Miffie profile image
Miffie in reply to Catseyes235

My teaching years go back to 1972! We still taught old fashioned subjects but with smarter names than previously Domestic Science became Home Economics and we taught Food and Nutrition and Dress and Design. Both to A level standard. Then things changed......

tattybogle profile image
tattybogle in reply to Miffie

That's what they were called at my school !.... please tell me your name isn't Miss Doughty.... and if it is, i'm very , very, sorry i swore at you about my lacking custard.

There is something dreadfully wrong with food teaching in schools, one of my kids doing whatever passed as cookery lessons nowaday's was given "design a pizza" as homework..... she 'designed' one with strawberries on , had to buy the ingredients and take to school and cook it , and then spend another lesson on designing the box......... as far as i know , no mention was made of the nutritional content of a stawberry/chocolate pizza .......there is just so much wrong with that i didn't know where to start. In my day we had to "plan a nutritionally appropriate menu for a builder / elderly lady/etc ", explain why it was nutritionally suitable, write up a time plan , cost it , cook it and present it ,

Miffie profile image
Miffie in reply to tattybogle

I am old school, but not your Miss Doughty! Not that I wasn’t sworn at!

· · · · ·

## Assignment
Please list each step that tattybogle's "In my day" assignment required in the forum thread above about school cookery lessons.

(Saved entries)
· · · · ·

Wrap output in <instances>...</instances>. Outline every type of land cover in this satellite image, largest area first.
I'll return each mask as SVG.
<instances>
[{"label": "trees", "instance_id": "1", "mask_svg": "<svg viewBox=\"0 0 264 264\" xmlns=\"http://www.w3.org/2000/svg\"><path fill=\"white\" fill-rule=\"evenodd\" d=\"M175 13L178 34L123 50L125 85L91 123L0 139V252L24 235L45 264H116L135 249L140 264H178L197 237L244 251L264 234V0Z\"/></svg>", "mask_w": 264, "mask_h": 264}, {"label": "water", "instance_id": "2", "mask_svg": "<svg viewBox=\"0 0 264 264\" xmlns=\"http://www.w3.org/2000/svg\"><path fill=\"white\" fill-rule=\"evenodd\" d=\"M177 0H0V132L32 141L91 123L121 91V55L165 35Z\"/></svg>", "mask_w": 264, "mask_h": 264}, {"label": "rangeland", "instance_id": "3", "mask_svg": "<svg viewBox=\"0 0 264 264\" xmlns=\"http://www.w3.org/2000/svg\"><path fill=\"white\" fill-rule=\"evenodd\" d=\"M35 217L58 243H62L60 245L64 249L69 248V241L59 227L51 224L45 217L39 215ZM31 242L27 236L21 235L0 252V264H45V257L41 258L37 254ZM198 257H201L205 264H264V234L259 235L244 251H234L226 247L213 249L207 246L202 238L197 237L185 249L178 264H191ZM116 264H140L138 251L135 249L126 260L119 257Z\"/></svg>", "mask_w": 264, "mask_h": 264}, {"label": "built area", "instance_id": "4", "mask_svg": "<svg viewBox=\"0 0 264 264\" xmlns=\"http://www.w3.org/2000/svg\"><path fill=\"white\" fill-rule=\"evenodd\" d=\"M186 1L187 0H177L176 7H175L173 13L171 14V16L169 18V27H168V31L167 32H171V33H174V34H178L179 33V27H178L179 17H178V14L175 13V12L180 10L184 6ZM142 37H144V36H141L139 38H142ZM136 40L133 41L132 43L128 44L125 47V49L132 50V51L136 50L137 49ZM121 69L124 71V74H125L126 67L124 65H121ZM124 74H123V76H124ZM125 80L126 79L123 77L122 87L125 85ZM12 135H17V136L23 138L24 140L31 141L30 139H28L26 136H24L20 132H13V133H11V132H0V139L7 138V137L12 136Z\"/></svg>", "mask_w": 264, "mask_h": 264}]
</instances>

· · · · ·

## Reply to the task
- Plan a nutritionally appropriate menu for a builder, an elderly lady, etc.
- Explain why it was nutritionally suitable
- Write up a time plan
- Cost it
- Cook it
- Present it